Average AUC scores of intra-organism essential gene predictions in 15 bacteria species. The prediction performance of the top 50,60,70, and 80 features based on information gain is also shown

Compared to Ning et al. [16] essentiality predictor which uses only sequence based and sequence derived features, our method yielded better AUC scores. The AUC scores for EC and MP were improved from 0.82 to 0.86 and from 0.74 to 0.80, respectively. Similarly, in comparison with the inter-nucleotide distance sequences based essential gene predictor proposed by Li et al. [28], our method provided an improvement of up to 9%. For EC, the AUC score is improved from 0.80 to 0.86, for BS from 0.81 to 0.89, for SE from 0.80 to 0.89, and for SA from 0.88 to 0.90. In addition, our average AUC score (0.84) was also much better than Yu et al. [18] fractal features based predictor (0.77 on 27 selected bacteria).

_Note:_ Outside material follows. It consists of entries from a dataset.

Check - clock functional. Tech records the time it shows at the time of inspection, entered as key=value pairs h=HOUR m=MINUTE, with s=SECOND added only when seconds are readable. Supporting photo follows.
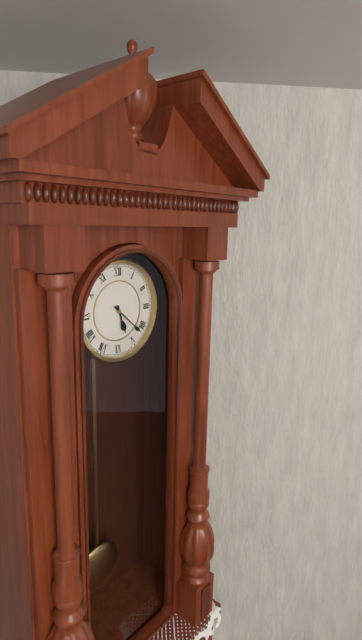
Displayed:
h=5 m=22
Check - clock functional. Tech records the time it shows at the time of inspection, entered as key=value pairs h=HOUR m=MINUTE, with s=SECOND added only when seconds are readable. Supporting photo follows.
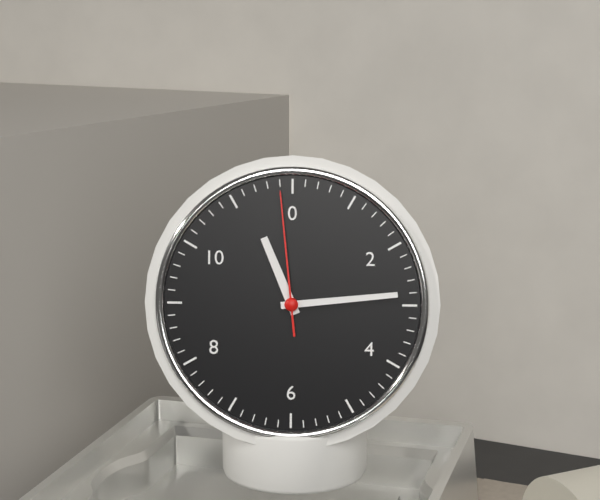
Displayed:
h=11 m=14 s=59
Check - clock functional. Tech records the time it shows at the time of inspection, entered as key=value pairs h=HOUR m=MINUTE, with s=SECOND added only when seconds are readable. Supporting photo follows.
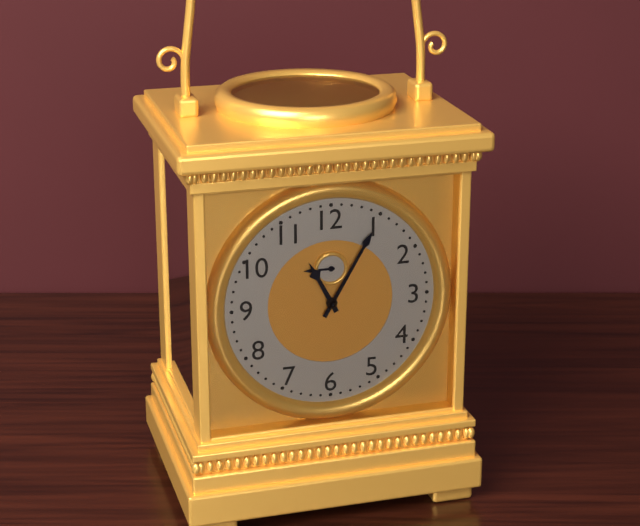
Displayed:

Cross-organism predictions

So far, both the training and test sets were taken from a single genome. In this section, models trained on a given organism (or groups) are used to predict the essential and non-essential genes of another distinct organism. Cross-organism predictions are more realistic and useful in ab initio identification of essential genes. Two approaches were taken. The first approach is a pairwise cross-organism prediction in which models trained on one species are used to predict the essential and non-essential genes of every other species, separately. The other approach is a leave-one-species-out procedure whereby genes of the 14 bacteria are collectively used for establishing a model and essential genes of the remaining bacterium are predicted.

Pairwise predictions

Pairwise cross-organism predictions among the 15 bacteria were performed to see how well essentiality annotations can be transferred between both closely and distantly related species. A heat map of the 21×21 average AUC matrix is presented in Fig. 2. The bacteria are also grouped together according to the phylogenetic tree constructed using the PhyloT tree generator (http://phylot.biobyte.de/index.html). The overall prediction performances were very good (AUC scores of up to 0.92 were obtained). However, cross-predictions among MT and MG, MP, FN, and HP are very bad, even sometimes worse than a random guess. As described in [12, 22], larger evolutionary distance, differences in growth conditions, phenotypes, and lifestyles, and poor quality of the training data may have led to poor performances.

Fig. 2.

Fig. 2

Pairwise cross-organism predictions results. 15×15 average AUC scores are presented. The phylogenetic relationship and the taxonomic classification of the bacteria are also shown

Although close evolutionary distance and similar lifestyles provide common essential gene characteristics, the results for the distantly related species were also good. For instance, BS and EC diverged over a billion years ago [49], before the divergence of plants and animals, and yet highly accurate predictions were possible (AUC score of 0.86). In addition, models trained based on the taxonomic orders Bacillales (BS, SA, SA2) and Enterobacterales (EC, SE, ST) produced better overall performance. Hence, future blind essentiality predictions of a new species can be done using one of these bacteria.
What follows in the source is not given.